Envisioning individual patient benefits is a powerful way to understand the impact of health analytics’ ability to produce accurate predictions. Just imagine:
- Reaching quicker and more accurate diagnoses – knowing sooner what’s wrong and getting better earlier.
- Using data-driven treatment plans of drugs, therapies and behavior modification tailored to patient preferences and demonstrated past efficacies.
- Getting adherence to prescription regimens based on relevant rewards.
If each scenario results in fewer sick days, or reduced traffic accidents, and/or overall higher quality of life, then imagine the economic impact at a population level. To be sure, what’s different now is our ability to predict, but what’s also different is that we now have empowered consumers.
Caring for the patient as a consumer
Patients show up in waiting rooms and hospitals with specific conditions that need attention. The organizations engaged in the care of the health of that patient have traditionally focused on the condition at hand. Frequently, how they receive care is determined by the condition and the payment parameters set by the applicable health insurance plan. But the patient shows up as a whole person with needs, desires and expectations from living in a technology-driven online-all-the-time social savvy world.
And with the shift in the overall market toward more individual participation in health insurance coverage from the affordable health care act, the patient will become choosier – and will have the ability (and desire) to make choices more easily.
As electronic medical records have become more prevalent, so has the ability to use data to care for patients as consumers. And all these changes will translate into care improvements and the potential cost savings we all have a stake in achieving. Dr. Mostashari lays out a few ways to pursue that path:
- Find ways to get feedback loops to pursue continuous improvement. In doing that, look for ways to collect data in ways that are accurate but not individually-identifiable.

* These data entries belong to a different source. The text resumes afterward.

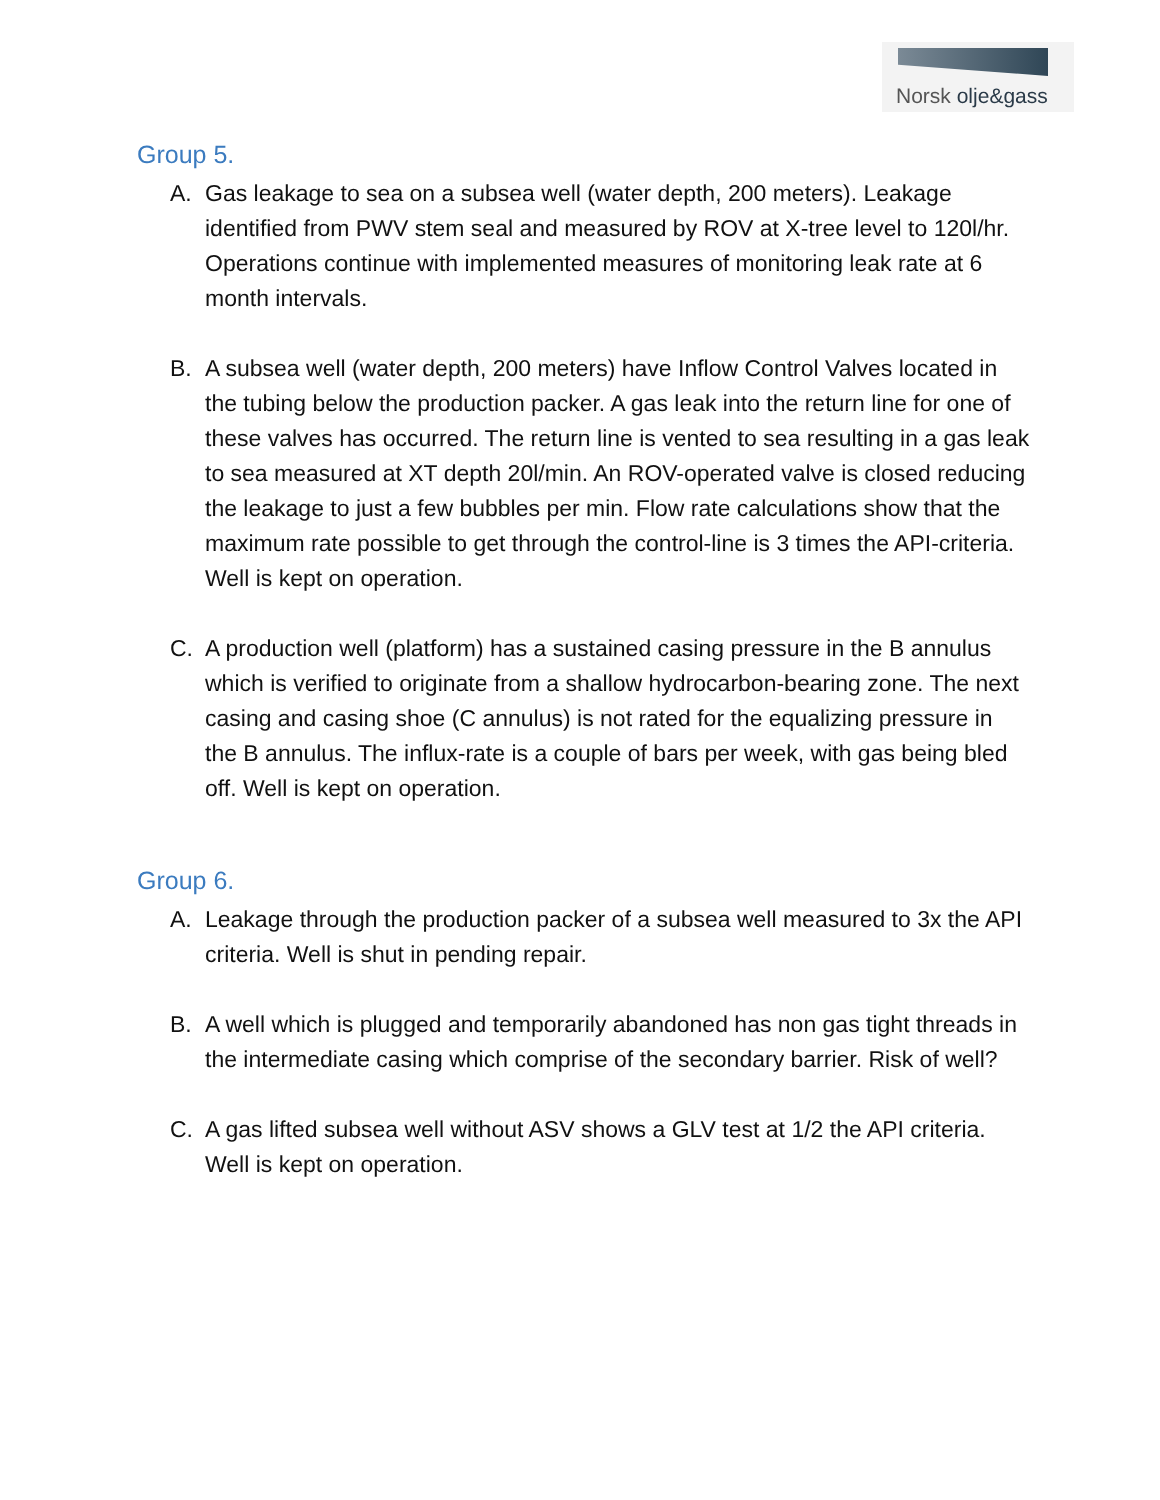Norsk olje&gass
Group 5.
A. Gas leakage to sea on a subsea well (water depth, 200 meters). Leakage identified from PWV stem seal and measured by ROV at X-tree level to 120l/hr. Operations continue with implemented measures of monitoring leak rate at 6 month intervals.
B. A subsea well (water depth, 200 meters) have Inflow Control Valves located in the tubing below the production packer. A gas leak into the return line for one of these valves has occurred. The return line is vented to sea resulting in a gas leak to sea measured at XT depth 20l/min. An ROV-operated valve is closed reducing the leakage to just a few bubbles per min. Flow rate calculations show that the maximum rate possible to get through the control-line is 3 times the API-criteria. Well is kept on operation.
C. A production well (platform) has a sustained casing pressure in the B annulus which is verified to originate from a shallow hydrocarbon-bearing zone. The next casing and casing shoe (C annulus) is not rated for the equalizing pressure in the B annulus. The influx-rate is a couple of bars per week, with gas being bled off. Well is kept on operation.
Group 6.
A. Leakage through the production packer of a subsea well measured to 3x the API criteria. Well is shut in pending repair.
B. A well which is plugged and temporarily abandoned has non gas tight threads in the intermediate casing which comprise of the secondary barrier. Risk of well?
C. A gas lifted subsea well without ASV shows a GLV test at 1/2 the API criteria. Well is kept on operation.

- Embrace testing and experimentation. Science and medicine invented the randomized trial, for goodness’ sake, so this should be a natural.
- Prepare for operating based on improved outcomes. Currently, the economics of health care are oriented toward numbers of patients and numbers of procedures. That is quickly changing.
- Engage the patient and his/her family as key players in the care of the individual. Most treatment regimens and outcomes happen at home and not in the clinical environment, and other factors matter, such as nutrition, hygiene and mobility.
- Make the easy thing to do the right thing to do. As Dr. Mostashari puts it, “there’s too much friction in the health care ecosystem.”
By friction, he means all the different obstacles that patients face in getting care – from bad waiting rooms, unnecessarily complex claims payment & processing, to having to deal with outsourced procedures that the physician needs to complete the diagnosis or the treatment.
As a non-medical “lay person,” what I am hearing from all that is the need to become more customer-centric. Along with that, of course, the role of customer analytics and health analytics is to enable the decision-making process so all players can make decisions on an informed basis, and to center their thinking – and operating – around the idea that it’s all about the patient/consumer. That’s like music to this marketer’s ears!
One additional piece of advice from Dr. Mostashari applies to any industry:
Don’t ever surprise your Board or your Customers.
And so the good Doctor has spoken.
Kecia Serwin and Dr. Farzad Mostashari presented the Welcome Address and Keynote Presentation at the 11th Annual SAS Health Analytics Executive Conference in Cary, NC on May 14, 2014.